=== SOURCE RECORDS ===
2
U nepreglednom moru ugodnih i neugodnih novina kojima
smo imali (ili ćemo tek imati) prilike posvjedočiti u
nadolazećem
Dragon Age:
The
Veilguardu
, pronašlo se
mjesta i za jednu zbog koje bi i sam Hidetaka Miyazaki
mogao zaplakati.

=== WORK ITEM ===
Copy in full every line of the data that contains the word "Miyazaki".

=== WRITTEN RESPONSE ===
mjesta i za jednu zbog koje bi i sam Hidetaka Miyazaki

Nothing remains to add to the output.